Just a moment before these words began appearing on my screen, I sat here in my big black chair. My fingers rested lightly on my keyboard. My thoughts drifted from here to there and then back to here, which at that moment was a blank page. The “there” was the market, the place my thoughts go five days a week. Often, though, on the other two days, folks make a statement about the market or they ask me a question about the market.
Often the statement about the market is factually incorrect (the breathless media, you know). Sometimes I offer a gentle correction, but most of the time I just listen, as I have found that once people think they know something, moving them from that place is not worth the effort, as the effort usually fails.
But when they ask me a question about the market, my response is quite different. I offer my thinking quite freely. This then was my thought this morning, “Why do I feel so free about offering my thinking on the market?”
Right now, as I write, I am still wondering this. To my left is a large computer screen and on that screen is data, lots of data. I can see all of the US indices, market news, and specific information about my ongoing trades. Currently, the green and red colors shift about as the market moves back and forth between positive and negative. Watching the shifting, it is clear to me I have no idea what the market will do today, or tomorrow for that matter. So why then do I feel my thinking on the market has any value for anyone?
Now, as all these black letters appear on the white page, my thinking about my question clarifies. The tiny black letters form larger words, and the larger words form strings of words, and those strung out words shape my thinking into defined thoughts. One of those thoughts is specific – I offer my thinking on the market because I believe my thoughts have merit. I believe what I think; therefore, I speak with confidence about what I think.
Reading all of these tiny black letters now formed into big blocks of ponderings, I understand two more things, and both of them might be helpful to you as a market player.
The first regards the issue of confidence. The market is a fickle creature. Watching the green and red shift about these days confirms that. To go into that wildness with hard-earned money requires confidence. One must act with resolution and resolution requires that you believe in what you think.
Yet, confidence and resolution will not get you to success. You also need a solid thinking process, a process that takes the smallest bits of data and then forms that information into larger thoughts, and, ultimately, conclusions. It is those conclusions that you must have faith in; you must believe that what you know is based on the best of your ability to know it.
Now, here comes the part that causes me some doubt and, more than likely, does for you as well. No matter how confident we are in what we think, sometimes our thinking is wrong. We choose a course of action that, simply put, loses money.
Given this reality, the question becomes this: do we forgo our confidence because we sometimes draw bad conclusions? The answer is clearly no, which brings me back again to my thought earlier in this piece – Why do I feel so free about offering my thinking on the market?
There is value for me, and anyone else who wishes to understand more about the market, because of the work that I do. Five days a week, I watch market data flow about on my computer screen.
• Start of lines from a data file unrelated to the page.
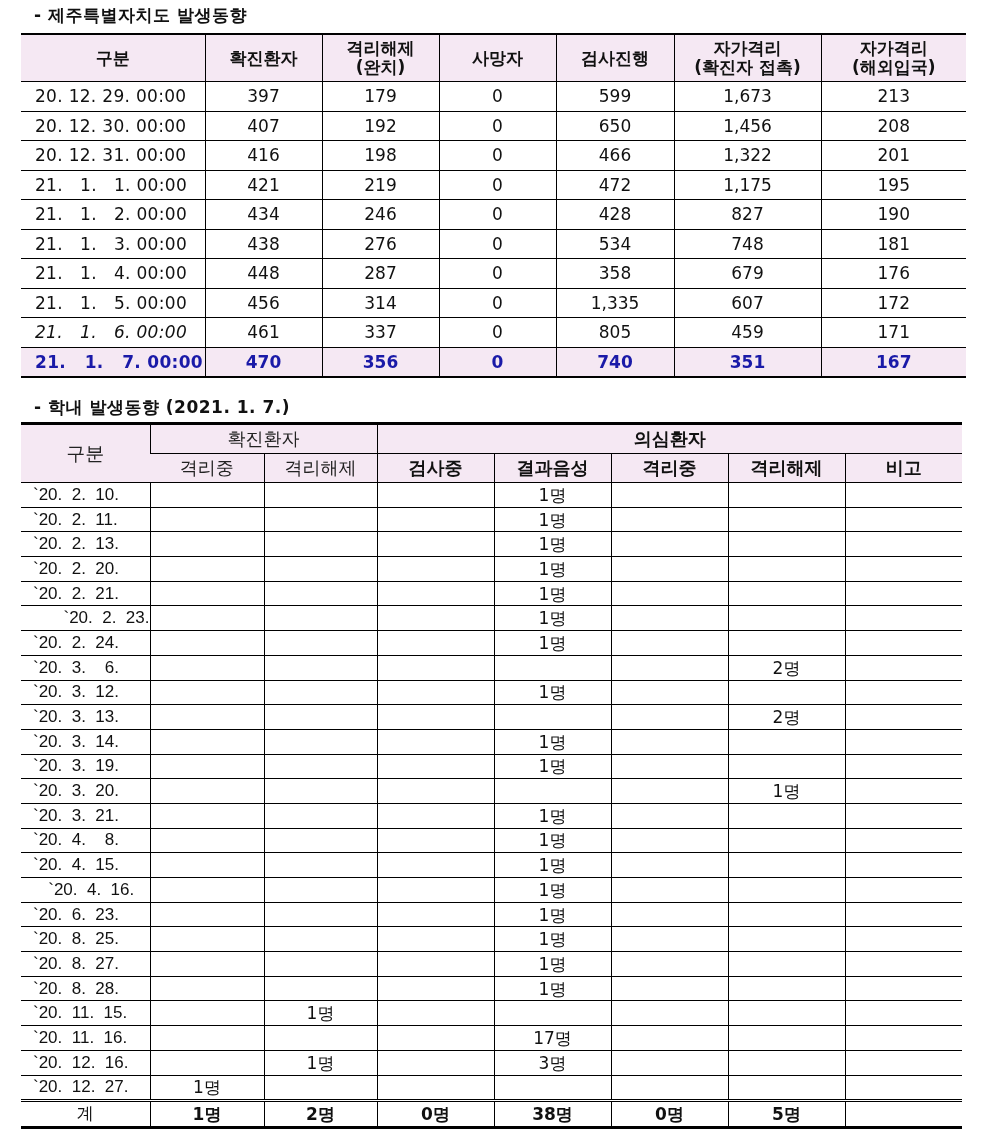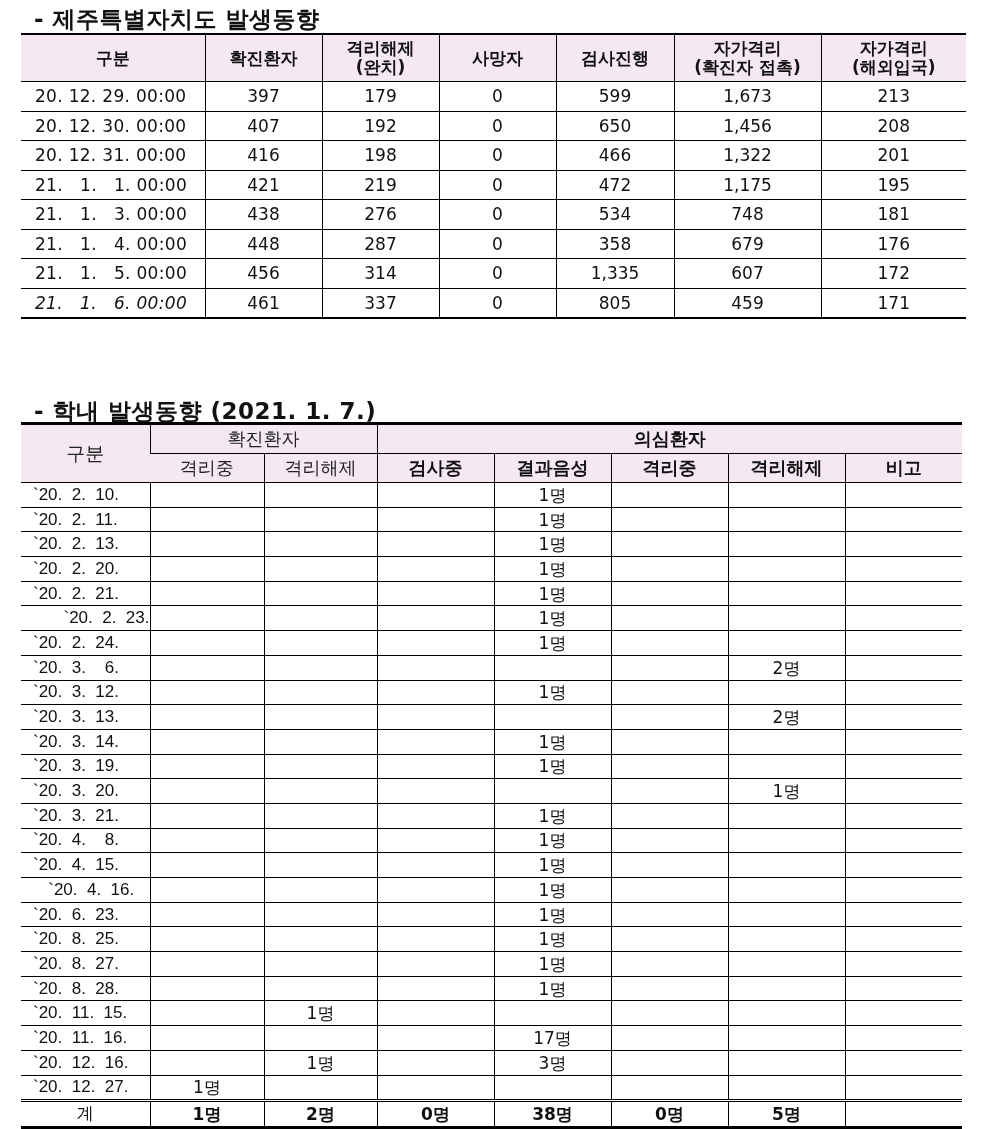--- a/index.html
+++ b/index.html
@@ -1,21 +1,21 @@
 <!DOCTYPE html>
 <html><head>
 <meta charset="utf-8">
 <style>
   html, body { margin: 0; padding: 0; background: #ffffff; }
   body {
     width: 984px; height: 1129px; position: relative; overflow: hidden;
     font-family: "DejaVu Sans", "Liberation Sans", sans-serif; color: #111;
   }
   .section-title {
-    position: absolute; left: 34px; font-size: 23px; font-weight: bold; color: #111;
+    position: absolute; left: 34px; font-size: 17px; font-weight: bold; color: #111;
     letter-spacing: 0.5px;
   }
   #title1 { top: 4px; }
   #title2 { top: 396px; }
   table { border-collapse: collapse; position: absolute; table-layout: fixed; }
   td, th { padding: 0; text-align: center; vertical-align: middle; overflow: hidden; white-space: nowrap; }
 
   
   #t1 { left: 21px; top: 33px; width: 945px; border-top: 2px solid #000; border-bottom: 2px solid #000; }
   #t1 th {
@@ -103,20 +103,29 @@
       <tr>
         <td class="date" style="white-space: pre;">21.   1.   1. 00:00</td>
         <td>421</td>
         <td>219</td>
         <td>0</td>
         <td>472</td>
         <td>1,175</td>
         <td>195</td>
       </tr>
       <tr>
+        <td class="date" style="white-space: pre;">21.   1.   2. 00:00</td>
+        <td>434</td>
+        <td>246</td>
+        <td>0</td>
+        <td>428</td>
+        <td>827</td>
+        <td>190</td>
+      </tr>
+      <tr>
         <td class="date" style="white-space: pre;">21.   1.   3. 00:00</td>
         <td>438</td>
         <td>276</td>
         <td>0</td>
         <td>534</td>
         <td>748</td>
         <td>181</td>
       </tr>
       <tr>
         <td class="date" style="white-space: pre;">21.   1.   4. 00:00</td>
@@ -137,20 +146,29 @@
         <td>172</td>
       </tr>
       <tr>
         <td class="date" style="white-space: pre; font-style: italic;">21.   1.   6. 00:00</td>
         <td>461</td>
         <td>337</td>
         <td>0</td>
         <td>805</td>
         <td>459</td>
         <td>171</td>
+      </tr>
+      <tr class="highlight">
+        <td class="date" style="white-space: pre;">21.   1.   7. 00:00</td>
+        <td>470</td>
+        <td>356</td>
+        <td>0</td>
+        <td>740</td>
+        <td>351</td>
+        <td>167</td>
       </tr>
     </tbody>
 </table>
 
 <div class="section-title" id="title2">- 학내  발생동향  (2021.  1.  7.)</div>
 
 <table id="t2">
   <colgroup>
     <col style="width:129px">
       <col style="width:114px">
Five days a week that data and all the other data I pick up in my reading and listening supports my belief that I understand the market. I understand how it works, the various forces that drive it, and the reality that no matter what I think I know the market is not bound to conform to what it should do.
In that last thought is an important understanding. Because the market is not bound to conform to what is “rational” in my mind, I will err when selecting trades. It does not matter how “well thought out” my plan, the market can and does foil that simply because it is not bound to what it “should do.”
Yet, despite this clarity of thought, I still go into the wildness with my hard-earned money. Why? Because I am right way more than I am wrong, and that is the ultimate goal of traders and investors – win way more than you lose.
So, reading this, I see how I arrived here. I see all the words, the sentences, and the paragraphs and my wondering has ceased. I get it – people probably find it hard to move me from my thinking, as that effort usually fails.